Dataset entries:

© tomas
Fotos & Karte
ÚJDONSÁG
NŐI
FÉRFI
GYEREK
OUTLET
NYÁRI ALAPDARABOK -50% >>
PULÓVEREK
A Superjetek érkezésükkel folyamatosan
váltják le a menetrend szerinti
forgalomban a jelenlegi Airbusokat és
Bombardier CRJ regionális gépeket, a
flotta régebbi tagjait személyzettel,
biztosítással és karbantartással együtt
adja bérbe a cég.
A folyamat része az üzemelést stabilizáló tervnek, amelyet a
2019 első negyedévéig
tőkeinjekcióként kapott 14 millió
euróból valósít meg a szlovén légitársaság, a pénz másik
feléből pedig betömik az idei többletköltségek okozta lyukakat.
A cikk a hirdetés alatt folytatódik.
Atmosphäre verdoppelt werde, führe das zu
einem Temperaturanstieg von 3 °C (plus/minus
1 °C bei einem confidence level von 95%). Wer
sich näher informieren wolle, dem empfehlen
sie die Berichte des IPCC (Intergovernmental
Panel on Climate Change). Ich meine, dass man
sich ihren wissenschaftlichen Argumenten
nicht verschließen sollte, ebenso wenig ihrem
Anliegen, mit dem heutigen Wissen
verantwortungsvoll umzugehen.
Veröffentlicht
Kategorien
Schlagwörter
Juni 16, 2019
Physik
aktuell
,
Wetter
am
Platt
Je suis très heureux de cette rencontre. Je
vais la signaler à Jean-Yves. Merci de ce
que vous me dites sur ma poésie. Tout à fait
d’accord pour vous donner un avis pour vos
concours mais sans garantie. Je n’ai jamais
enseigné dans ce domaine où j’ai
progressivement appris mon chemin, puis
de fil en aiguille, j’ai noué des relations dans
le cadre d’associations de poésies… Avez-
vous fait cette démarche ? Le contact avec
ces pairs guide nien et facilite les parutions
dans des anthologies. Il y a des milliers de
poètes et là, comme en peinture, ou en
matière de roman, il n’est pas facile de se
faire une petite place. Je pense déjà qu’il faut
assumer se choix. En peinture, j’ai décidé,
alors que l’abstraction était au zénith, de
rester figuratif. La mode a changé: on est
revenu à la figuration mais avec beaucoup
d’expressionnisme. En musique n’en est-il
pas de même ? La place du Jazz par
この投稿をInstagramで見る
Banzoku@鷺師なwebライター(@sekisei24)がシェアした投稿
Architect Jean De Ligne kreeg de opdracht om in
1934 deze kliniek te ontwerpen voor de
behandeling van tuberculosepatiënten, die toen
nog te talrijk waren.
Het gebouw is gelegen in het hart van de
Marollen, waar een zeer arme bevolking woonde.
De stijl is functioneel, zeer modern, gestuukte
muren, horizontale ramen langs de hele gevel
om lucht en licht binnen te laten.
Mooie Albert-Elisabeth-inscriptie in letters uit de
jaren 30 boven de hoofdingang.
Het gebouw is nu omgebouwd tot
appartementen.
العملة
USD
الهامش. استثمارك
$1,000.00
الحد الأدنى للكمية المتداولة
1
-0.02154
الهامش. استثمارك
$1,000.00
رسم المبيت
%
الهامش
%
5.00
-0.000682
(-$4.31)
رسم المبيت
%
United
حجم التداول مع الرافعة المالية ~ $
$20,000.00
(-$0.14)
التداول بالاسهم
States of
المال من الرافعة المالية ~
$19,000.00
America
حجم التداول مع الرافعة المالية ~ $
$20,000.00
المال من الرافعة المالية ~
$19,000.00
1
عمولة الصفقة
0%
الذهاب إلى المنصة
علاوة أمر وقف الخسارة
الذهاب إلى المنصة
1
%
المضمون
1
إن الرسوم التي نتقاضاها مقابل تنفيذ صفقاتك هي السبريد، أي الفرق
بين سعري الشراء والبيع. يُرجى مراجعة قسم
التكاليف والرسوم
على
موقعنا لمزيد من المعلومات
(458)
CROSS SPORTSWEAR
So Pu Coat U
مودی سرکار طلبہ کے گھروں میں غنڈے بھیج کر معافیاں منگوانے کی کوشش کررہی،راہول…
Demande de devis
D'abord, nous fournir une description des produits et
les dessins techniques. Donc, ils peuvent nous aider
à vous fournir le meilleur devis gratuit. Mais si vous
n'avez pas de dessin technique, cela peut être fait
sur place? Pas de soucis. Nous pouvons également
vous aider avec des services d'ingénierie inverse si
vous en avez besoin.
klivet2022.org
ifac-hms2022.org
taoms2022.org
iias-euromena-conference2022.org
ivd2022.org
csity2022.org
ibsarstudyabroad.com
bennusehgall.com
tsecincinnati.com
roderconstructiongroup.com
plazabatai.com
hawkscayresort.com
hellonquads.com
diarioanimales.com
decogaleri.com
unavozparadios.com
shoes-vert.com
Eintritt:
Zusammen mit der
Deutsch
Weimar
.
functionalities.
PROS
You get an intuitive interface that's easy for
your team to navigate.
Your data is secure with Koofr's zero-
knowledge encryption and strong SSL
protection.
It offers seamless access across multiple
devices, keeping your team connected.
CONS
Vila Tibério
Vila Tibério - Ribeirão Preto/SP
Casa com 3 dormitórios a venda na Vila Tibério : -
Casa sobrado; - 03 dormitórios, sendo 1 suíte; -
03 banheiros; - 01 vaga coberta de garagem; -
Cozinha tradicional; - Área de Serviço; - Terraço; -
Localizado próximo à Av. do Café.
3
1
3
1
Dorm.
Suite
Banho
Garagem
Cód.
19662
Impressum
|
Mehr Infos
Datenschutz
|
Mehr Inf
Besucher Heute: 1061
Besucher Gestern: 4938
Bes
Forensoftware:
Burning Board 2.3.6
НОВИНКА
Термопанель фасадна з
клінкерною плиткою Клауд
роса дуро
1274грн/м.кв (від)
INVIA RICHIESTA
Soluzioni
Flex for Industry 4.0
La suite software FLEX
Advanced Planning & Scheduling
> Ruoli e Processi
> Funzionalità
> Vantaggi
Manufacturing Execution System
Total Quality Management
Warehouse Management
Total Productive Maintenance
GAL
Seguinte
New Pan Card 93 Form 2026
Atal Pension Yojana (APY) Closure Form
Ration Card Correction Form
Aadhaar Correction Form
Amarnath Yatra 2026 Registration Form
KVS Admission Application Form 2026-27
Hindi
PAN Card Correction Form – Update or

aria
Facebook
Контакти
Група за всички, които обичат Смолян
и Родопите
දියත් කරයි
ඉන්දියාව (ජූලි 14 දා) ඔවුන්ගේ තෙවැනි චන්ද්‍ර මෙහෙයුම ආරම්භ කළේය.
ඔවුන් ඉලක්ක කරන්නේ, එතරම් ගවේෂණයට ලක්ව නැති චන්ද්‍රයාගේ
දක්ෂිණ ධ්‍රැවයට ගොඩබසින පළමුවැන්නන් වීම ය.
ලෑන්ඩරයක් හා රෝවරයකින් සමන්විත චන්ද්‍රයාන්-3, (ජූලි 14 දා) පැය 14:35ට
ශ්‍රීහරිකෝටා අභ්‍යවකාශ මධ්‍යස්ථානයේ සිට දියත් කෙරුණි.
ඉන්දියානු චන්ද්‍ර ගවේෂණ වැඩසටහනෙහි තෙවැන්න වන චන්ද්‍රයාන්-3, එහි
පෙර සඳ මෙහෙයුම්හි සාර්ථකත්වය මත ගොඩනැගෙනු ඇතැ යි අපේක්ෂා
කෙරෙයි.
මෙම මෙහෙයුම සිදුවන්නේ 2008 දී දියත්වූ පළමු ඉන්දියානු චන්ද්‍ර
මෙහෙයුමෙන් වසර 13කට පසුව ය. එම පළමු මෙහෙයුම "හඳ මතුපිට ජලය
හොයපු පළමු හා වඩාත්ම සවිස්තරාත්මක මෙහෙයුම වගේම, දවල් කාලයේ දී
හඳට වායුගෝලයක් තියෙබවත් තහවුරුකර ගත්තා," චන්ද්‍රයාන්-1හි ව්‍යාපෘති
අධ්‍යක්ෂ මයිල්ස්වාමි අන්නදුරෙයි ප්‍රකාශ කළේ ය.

Task requirements
Copy, please, every line from the start of the entries down to the line that holds "biztosítással és karbantartással együtt", with both of those lines included and no others.

Expected output
© tomas
Fotos & Karte
ÚJDONSÁG
NŐI
FÉRFI
GYEREK
OUTLET
NYÁRI ALAPDARABOK -50% >>
PULÓVEREK
A Superjetek érkezésükkel folyamatosan
váltják le a menetrend szerinti
forgalomban a jelenlegi Airbusokat és
Bombardier CRJ regionális gépeket, a
flotta régebbi tagjait személyzettel,
biztosítással és karbantartással együtt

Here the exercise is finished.